(Job): Copy the distortion analyzer notes below word for word, in full.
Page extract section start
THD+N %  = 100 * ((Distortion + Noise) / (Signal + Distortion + Noise)

     Accurately reading the signal and the noise requires true RMS measurements.  SigmaStudio has some RMS-responding blocks, but they're described as "approximate".  Thus my distortion analyzer uses built-from-scratch RMS to DC converters.  These converters are quite noteworthy in themselves -- they employ an implicit method I shamelessly lifted from the venerable AD636 analog RMS-DC converter IC.  That chip is still around after 30+ years because it works so well!  A snippet from its data sheet explains implicit RMS conversion:

    This analyzer is of course limited by the -1701's own THD.  A direct connection from DAC out to ADC in reads 0.007%, so under ideal conditions you can measure down to about 0.01%.  Ideal conditions mean keeping the -1701's input and output levels near, but not right at, their maximums.  Thus you may need to improvise pads to operate your tested device at its desired levels.  Also I recommend running SigmaStudio on a laptop under battery power.  Finally, note that the sine wave output (from the DAC) is common grounded to the analyzer input (the ADC).  Thus, bridged power amplifiers could only be tested one side at a time.  It may be possible to use both input ADCs in a differential mode, but this was not tried.  Of course you'll definitely need some serious external attenuation to route that output into the -1701.   If you use a separate pure 1KHz source, you'll need to tune it carefully (as with the old analyzers I've seen on eBay).
Page extract section end
Data records section start
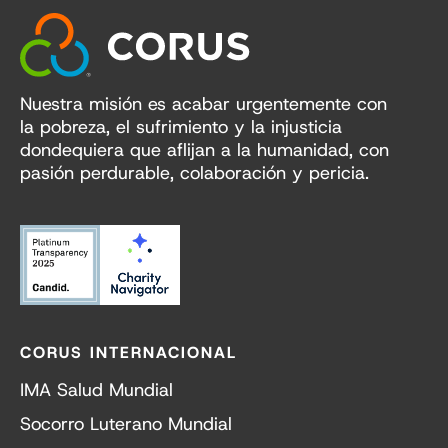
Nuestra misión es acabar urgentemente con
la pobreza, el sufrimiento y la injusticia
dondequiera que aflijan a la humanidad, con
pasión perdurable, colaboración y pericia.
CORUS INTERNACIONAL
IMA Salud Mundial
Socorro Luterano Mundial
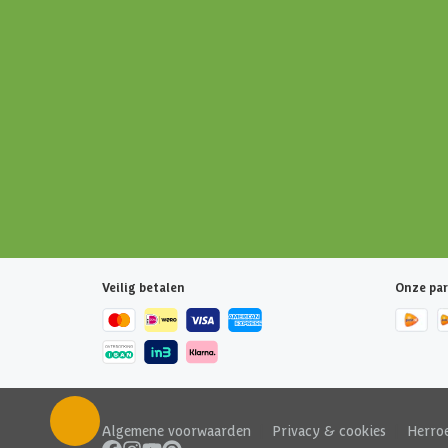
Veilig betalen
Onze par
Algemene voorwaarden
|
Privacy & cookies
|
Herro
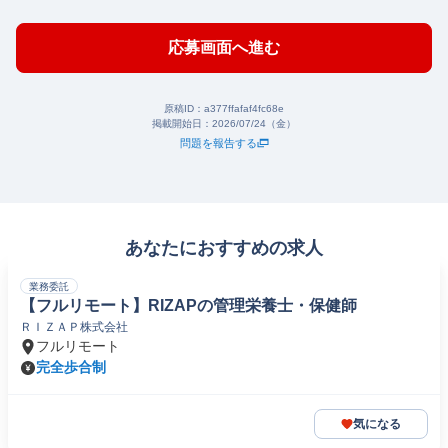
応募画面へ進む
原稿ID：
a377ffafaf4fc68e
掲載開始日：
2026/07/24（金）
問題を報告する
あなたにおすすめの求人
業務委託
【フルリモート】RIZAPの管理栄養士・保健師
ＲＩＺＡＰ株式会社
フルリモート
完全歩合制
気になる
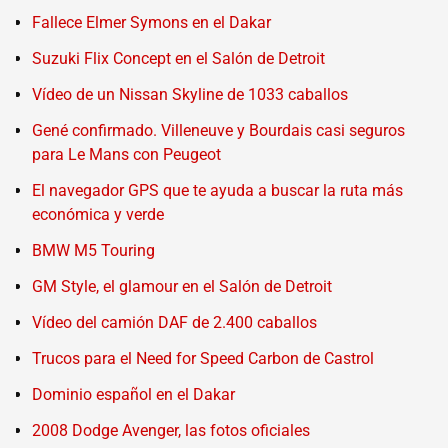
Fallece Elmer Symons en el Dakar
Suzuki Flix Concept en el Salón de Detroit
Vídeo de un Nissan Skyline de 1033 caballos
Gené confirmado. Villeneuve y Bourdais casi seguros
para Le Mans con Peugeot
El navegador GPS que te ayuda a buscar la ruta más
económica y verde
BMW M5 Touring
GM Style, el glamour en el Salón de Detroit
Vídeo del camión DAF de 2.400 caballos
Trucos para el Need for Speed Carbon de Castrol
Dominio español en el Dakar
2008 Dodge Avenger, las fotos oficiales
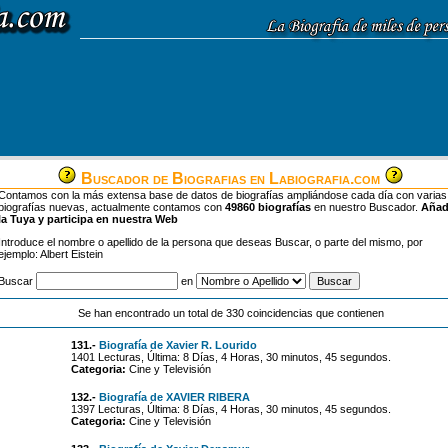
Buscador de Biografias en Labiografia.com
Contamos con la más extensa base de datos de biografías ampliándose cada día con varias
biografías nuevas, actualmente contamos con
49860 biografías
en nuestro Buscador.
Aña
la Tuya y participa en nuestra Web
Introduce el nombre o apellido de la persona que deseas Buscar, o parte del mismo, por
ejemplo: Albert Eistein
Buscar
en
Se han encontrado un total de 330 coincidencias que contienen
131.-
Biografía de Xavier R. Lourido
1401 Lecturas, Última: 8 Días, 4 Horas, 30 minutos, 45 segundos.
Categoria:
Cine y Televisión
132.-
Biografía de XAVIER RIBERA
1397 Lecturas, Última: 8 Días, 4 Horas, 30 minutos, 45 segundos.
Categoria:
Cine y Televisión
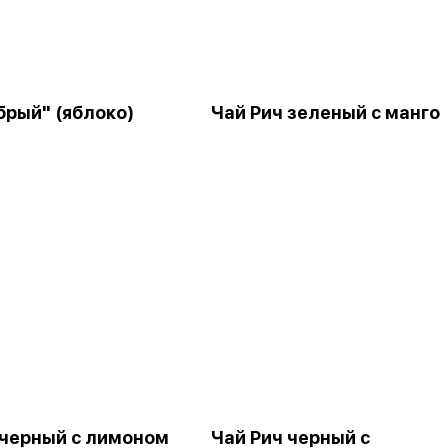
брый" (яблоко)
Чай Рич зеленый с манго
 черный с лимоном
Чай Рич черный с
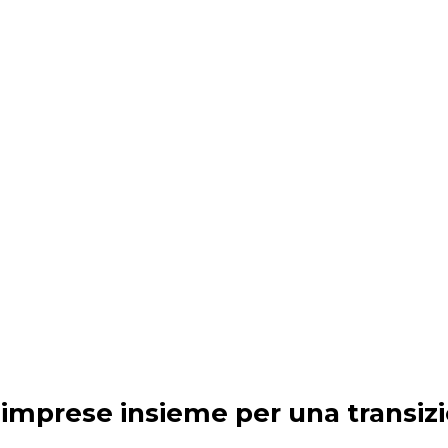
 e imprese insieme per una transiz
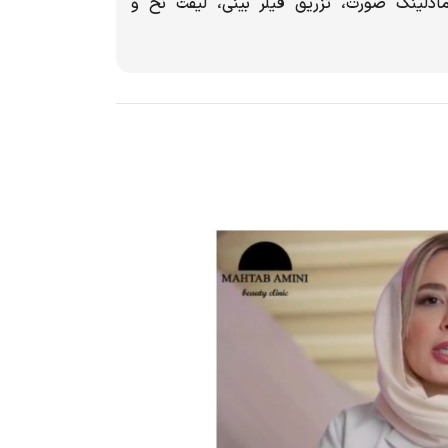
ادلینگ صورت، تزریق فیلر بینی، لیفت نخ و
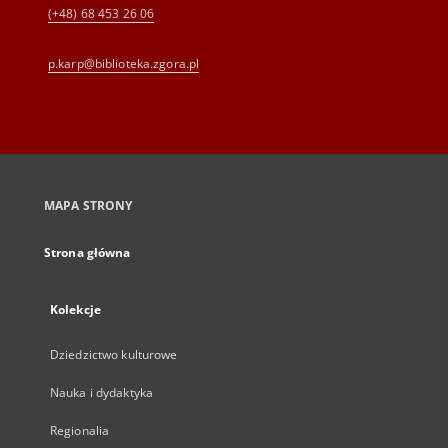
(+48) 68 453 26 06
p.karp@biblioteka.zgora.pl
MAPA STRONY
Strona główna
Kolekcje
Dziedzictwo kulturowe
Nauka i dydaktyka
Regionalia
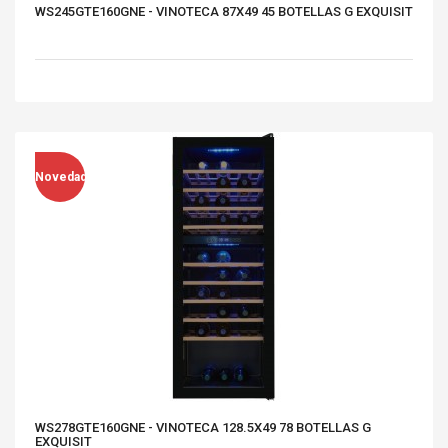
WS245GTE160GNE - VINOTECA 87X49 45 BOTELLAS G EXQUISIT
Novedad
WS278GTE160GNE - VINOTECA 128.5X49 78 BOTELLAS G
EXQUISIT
Data records section end
(Result of this task):
THD+N %  = 100 * ((Distortion + Noise) / (Signal + Distortion + Noise)

     Accurately reading the signal and the noise requires true RMS measurements.  SigmaStudio has some RMS-responding blocks, but they're described as "approximate".  Thus my distortion analyzer uses built-from-scratch RMS to DC converters.  These converters are quite noteworthy in themselves -- they employ an implicit method I shamelessly lifted from the venerable AD636 analog RMS-DC converter IC.  That chip is still around after 30+ years because it works so well!  A snippet from its data sheet explains implicit RMS conversion:

    This analyzer is of course limited by the -1701's own THD.  A direct connection from DAC out to ADC in reads 0.007%, so under ideal conditions you can measure down to about 0.01%.  Ideal conditions mean keeping the -1701's input and output levels near, but not right at, their maximums.  Thus you may need to improvise pads to operate your tested device at its desired levels.  Also I recommend running SigmaStudio on a laptop under battery power.  Finally, note that the sine wave output (from the DAC) is common grounded to the analyzer input (the ADC).  Thus, bridged power amplifiers could only be tested one side at a time.  It may be possible to use both input ADCs in a differential mode, but this was not tried.  Of course you'll definitely need some serious external attenuation to route that output into the -1701.   If you use a separate pure 1KHz source, you'll need to tune it carefully (as with the old analyzers I've seen on eBay).